### Problem statement
Continue the post below about SQL Server calls that slow down over the network, starting right after its last line.

### Passage

-- -- --

When we make multiple SQL calls from code (PHP, ASP) to database server, the results will get returned at a slower, but consistent rate. The SQL call generally has to be the same call, and after the first two or three calls we see a slow down to 1 second, 3 seconds, 8 seconds, 25 seconds, timeout. When it slows down, the times are very consistent(1,3,8,25,timeout). And we can almost always cause the slow down, but it isn't always consistent.

It seems that a single selected result set is the hardest to reproduce the slowdown, but we can reproduce it. Just not as consistently as a more complex call with multiple result sets.

What we know.

  • It's not a code problem, because we can reproduce using bare bones calls and from different languages.
  • It's not the sql, because we can reproduce with extremely simple calls on tables with 10 rows. And the rows are only small integers. But it also happens on big tables.
  • If we run procedures in SQL Management studio, there is never a problem. Only across the network.
  • It also doesn't matter if we call raw sql from code (PHP, ASP), or call stored procedures to get result sets.
  • We don't see any event log errors on the server, or at least we don't know where to look.

We're not sure what would cause this, or even where to continue our search. Any info would be great.

Edit

We added SSMS to another server, but there was no slow down to any of the queries.

The Sql Server version Microsoft SQL Server 2008 R2 (SP3) - 10.50.6220.0 (Intel X86) Mar 19 2015 13:34:46 Copyright (c) Microsoft Corporation Express Edition with Advanced Services on Windows NT 6.0 <X86> (Build 6002: Service Pack 2) (Hypervisor)

-- -- --

### Provided information
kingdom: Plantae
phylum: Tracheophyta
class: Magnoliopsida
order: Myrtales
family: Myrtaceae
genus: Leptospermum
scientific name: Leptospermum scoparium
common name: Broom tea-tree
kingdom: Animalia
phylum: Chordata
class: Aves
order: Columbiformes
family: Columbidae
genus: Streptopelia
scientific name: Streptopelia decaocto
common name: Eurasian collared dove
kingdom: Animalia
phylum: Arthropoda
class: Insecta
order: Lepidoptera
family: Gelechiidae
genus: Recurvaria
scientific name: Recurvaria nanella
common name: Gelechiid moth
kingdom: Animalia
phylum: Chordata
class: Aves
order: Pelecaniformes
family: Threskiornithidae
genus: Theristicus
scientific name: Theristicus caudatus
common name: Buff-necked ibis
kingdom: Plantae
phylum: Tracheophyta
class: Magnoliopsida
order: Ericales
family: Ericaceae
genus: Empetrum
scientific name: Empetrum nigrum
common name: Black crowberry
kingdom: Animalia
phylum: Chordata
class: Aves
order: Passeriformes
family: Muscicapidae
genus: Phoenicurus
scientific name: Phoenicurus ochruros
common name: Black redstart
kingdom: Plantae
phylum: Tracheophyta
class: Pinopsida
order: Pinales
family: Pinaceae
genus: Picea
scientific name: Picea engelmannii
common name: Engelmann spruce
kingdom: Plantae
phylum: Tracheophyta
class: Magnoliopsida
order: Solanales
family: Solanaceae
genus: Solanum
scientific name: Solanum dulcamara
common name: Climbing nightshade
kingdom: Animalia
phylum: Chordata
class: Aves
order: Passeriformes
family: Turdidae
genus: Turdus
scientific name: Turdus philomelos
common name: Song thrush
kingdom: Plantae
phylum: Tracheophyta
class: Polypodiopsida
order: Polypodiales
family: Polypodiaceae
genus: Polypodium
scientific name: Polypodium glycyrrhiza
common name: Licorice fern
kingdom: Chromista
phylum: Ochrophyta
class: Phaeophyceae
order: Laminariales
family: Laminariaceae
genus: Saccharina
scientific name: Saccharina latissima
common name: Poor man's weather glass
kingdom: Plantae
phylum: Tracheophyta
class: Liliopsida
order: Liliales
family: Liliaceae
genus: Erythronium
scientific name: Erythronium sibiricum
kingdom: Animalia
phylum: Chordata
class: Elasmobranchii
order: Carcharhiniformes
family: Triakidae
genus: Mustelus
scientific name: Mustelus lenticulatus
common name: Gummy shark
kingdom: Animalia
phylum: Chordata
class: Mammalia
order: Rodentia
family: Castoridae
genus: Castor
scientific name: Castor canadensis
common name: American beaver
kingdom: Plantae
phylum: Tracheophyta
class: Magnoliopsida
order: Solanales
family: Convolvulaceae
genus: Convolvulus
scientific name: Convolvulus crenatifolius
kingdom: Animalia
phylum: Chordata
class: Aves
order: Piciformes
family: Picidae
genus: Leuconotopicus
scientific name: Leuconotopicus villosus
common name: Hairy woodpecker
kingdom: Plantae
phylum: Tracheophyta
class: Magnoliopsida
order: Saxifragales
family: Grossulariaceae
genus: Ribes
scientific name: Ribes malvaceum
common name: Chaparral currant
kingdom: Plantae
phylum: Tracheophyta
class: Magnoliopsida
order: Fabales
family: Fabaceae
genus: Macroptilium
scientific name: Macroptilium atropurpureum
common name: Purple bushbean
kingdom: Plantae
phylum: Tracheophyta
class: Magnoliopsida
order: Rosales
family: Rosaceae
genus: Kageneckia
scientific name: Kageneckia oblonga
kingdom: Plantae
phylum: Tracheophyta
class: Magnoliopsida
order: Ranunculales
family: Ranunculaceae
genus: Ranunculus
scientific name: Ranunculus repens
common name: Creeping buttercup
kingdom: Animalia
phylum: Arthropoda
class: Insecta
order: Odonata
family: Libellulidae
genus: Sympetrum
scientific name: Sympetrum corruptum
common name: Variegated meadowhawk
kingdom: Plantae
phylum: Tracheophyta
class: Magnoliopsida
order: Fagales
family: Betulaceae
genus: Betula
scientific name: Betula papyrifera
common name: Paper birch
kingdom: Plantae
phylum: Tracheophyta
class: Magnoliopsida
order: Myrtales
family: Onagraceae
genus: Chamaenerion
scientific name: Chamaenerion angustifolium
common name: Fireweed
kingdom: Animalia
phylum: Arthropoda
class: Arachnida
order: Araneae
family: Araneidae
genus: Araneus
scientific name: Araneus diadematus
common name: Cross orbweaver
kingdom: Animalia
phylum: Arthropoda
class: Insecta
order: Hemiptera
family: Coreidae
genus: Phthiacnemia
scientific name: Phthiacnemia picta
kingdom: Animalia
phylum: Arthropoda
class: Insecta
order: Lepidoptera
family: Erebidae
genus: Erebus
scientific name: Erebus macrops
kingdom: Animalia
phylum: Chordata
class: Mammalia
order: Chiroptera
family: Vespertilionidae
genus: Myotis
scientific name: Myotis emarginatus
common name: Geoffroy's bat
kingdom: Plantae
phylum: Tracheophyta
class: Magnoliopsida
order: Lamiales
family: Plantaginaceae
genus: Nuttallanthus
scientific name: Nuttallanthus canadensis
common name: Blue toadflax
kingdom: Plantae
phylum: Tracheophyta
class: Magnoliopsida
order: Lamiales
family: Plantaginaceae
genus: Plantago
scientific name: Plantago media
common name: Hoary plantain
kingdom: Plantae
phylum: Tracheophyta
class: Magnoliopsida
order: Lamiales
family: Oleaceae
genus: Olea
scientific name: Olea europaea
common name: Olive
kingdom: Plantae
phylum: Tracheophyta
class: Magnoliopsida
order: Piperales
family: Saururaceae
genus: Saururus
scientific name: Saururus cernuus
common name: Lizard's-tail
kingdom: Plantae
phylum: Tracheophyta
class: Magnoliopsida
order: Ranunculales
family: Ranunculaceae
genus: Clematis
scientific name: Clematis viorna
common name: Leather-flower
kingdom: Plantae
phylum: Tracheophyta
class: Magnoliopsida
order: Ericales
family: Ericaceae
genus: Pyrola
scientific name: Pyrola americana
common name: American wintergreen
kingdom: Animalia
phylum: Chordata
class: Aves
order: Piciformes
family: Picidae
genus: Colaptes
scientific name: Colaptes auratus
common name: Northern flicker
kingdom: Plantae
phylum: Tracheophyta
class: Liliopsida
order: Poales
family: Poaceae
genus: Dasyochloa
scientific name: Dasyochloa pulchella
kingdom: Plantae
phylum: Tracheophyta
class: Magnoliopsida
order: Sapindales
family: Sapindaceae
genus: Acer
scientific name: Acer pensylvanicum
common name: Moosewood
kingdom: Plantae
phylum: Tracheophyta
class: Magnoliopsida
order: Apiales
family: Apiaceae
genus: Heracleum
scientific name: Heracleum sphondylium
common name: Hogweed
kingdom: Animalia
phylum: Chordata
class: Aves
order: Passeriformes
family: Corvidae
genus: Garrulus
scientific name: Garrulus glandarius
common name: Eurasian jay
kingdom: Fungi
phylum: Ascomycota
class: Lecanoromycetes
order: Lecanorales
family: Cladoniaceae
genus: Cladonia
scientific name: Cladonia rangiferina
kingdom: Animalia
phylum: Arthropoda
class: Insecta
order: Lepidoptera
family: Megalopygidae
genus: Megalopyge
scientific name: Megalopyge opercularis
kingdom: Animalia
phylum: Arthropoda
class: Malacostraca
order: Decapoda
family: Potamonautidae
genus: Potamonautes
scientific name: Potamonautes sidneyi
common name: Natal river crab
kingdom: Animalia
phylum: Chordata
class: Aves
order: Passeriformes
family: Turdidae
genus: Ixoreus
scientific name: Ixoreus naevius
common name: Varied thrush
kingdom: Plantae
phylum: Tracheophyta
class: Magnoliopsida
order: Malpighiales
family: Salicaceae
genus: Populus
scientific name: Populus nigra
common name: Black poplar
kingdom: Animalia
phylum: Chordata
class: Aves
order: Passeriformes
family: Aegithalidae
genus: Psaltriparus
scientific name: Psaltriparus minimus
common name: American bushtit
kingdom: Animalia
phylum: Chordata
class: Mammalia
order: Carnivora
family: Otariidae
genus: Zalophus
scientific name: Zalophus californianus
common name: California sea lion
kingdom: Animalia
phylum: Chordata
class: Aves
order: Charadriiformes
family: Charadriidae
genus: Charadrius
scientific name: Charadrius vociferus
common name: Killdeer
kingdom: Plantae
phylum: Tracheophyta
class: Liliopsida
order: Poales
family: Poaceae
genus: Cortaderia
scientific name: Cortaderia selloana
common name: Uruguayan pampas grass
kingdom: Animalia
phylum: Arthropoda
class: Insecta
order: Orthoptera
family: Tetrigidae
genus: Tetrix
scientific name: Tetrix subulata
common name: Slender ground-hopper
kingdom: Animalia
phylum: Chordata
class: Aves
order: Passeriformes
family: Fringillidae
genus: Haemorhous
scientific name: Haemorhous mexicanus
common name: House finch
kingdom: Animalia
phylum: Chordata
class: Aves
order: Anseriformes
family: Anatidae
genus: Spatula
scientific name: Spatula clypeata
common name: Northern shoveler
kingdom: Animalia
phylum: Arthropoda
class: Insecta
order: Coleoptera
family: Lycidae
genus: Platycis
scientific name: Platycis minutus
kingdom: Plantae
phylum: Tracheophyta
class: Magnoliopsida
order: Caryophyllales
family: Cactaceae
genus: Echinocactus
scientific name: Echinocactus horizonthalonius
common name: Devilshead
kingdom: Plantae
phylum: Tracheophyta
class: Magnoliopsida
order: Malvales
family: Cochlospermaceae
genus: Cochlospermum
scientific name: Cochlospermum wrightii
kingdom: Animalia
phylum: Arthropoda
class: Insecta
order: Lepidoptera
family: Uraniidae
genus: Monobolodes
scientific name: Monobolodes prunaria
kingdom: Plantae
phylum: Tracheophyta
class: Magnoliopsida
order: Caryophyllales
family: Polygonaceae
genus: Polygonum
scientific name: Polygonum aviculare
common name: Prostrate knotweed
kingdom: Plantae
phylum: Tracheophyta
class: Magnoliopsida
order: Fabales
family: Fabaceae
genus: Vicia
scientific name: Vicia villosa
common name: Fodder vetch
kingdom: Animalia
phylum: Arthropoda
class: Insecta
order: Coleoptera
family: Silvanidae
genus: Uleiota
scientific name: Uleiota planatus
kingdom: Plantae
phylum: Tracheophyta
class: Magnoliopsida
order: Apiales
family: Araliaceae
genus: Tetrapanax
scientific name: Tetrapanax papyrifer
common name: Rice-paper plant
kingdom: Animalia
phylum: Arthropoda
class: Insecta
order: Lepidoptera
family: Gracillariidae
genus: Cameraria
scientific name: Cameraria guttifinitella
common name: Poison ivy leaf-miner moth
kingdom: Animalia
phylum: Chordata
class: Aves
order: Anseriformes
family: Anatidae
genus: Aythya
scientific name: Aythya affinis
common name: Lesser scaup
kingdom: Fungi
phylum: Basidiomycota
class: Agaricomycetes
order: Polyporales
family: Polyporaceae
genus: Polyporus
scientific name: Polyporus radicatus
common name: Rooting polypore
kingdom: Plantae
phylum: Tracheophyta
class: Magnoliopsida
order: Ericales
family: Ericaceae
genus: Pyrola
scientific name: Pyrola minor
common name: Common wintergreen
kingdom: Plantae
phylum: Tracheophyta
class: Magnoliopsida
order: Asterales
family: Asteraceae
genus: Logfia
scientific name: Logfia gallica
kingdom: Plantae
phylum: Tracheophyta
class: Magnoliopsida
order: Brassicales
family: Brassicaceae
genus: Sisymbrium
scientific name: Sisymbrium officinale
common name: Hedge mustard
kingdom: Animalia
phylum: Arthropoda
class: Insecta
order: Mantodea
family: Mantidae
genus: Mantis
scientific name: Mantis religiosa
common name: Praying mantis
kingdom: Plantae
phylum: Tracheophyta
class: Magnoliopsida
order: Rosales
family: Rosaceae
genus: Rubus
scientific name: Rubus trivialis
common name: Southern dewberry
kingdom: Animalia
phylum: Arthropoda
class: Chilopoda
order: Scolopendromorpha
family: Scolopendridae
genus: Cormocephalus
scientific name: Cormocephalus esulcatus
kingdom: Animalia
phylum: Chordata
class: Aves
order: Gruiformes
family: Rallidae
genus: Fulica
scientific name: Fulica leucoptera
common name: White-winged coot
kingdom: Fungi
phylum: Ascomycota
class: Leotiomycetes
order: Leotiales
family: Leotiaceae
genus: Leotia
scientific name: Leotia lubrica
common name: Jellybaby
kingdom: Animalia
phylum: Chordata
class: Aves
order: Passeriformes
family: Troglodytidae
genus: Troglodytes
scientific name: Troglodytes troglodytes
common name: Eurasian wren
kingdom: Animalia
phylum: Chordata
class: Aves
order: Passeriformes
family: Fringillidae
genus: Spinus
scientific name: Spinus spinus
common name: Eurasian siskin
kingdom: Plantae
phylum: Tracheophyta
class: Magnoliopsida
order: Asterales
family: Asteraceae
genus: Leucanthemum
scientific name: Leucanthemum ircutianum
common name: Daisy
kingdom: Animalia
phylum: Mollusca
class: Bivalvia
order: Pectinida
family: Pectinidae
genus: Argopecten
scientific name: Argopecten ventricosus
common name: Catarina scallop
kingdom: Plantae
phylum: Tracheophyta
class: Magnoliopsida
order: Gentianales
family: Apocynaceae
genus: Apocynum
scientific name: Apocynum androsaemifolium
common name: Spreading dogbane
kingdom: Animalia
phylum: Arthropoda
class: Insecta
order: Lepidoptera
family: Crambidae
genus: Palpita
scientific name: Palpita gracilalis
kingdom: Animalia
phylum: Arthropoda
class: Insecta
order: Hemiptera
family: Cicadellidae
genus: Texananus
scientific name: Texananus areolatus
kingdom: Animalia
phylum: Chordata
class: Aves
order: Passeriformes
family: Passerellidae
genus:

-- -- --

### Answer for the task
Just to be clear, this is not a single query. We are seeing this happen on a very wide variety of queries. From selecting from a very simple table, with like 3 columns, 30 rows, and indexing. To a select with many joins across tables with 300,000 records. But when the slow down starts to happen, it happens consistently no matter how complex the sql.

Edit 2

The ARITHABORT ON did not solve the problem.

I've linked to one of the EXECUTION PLANS. This procedure probably causes the most consistent slow down. I just added it to a jsfiddle, html section. I'm assuming that would be ok.

Edit 3

Just some more information. The server is a dedicated server.

Also, we spun up a server on Amazon and made some calls to the database server(on Rackspace), and we had the same problem. Same slow down.

Update

I believe the problem is/was with Rackspace servers. We upgraded to a General Purpose server from a Standard. With 4x more CPU's, 2x more RAM, and 4x more bandwidth. But when we point to our old Standard server the slowdown issue goes away. Thanks for everyone's help.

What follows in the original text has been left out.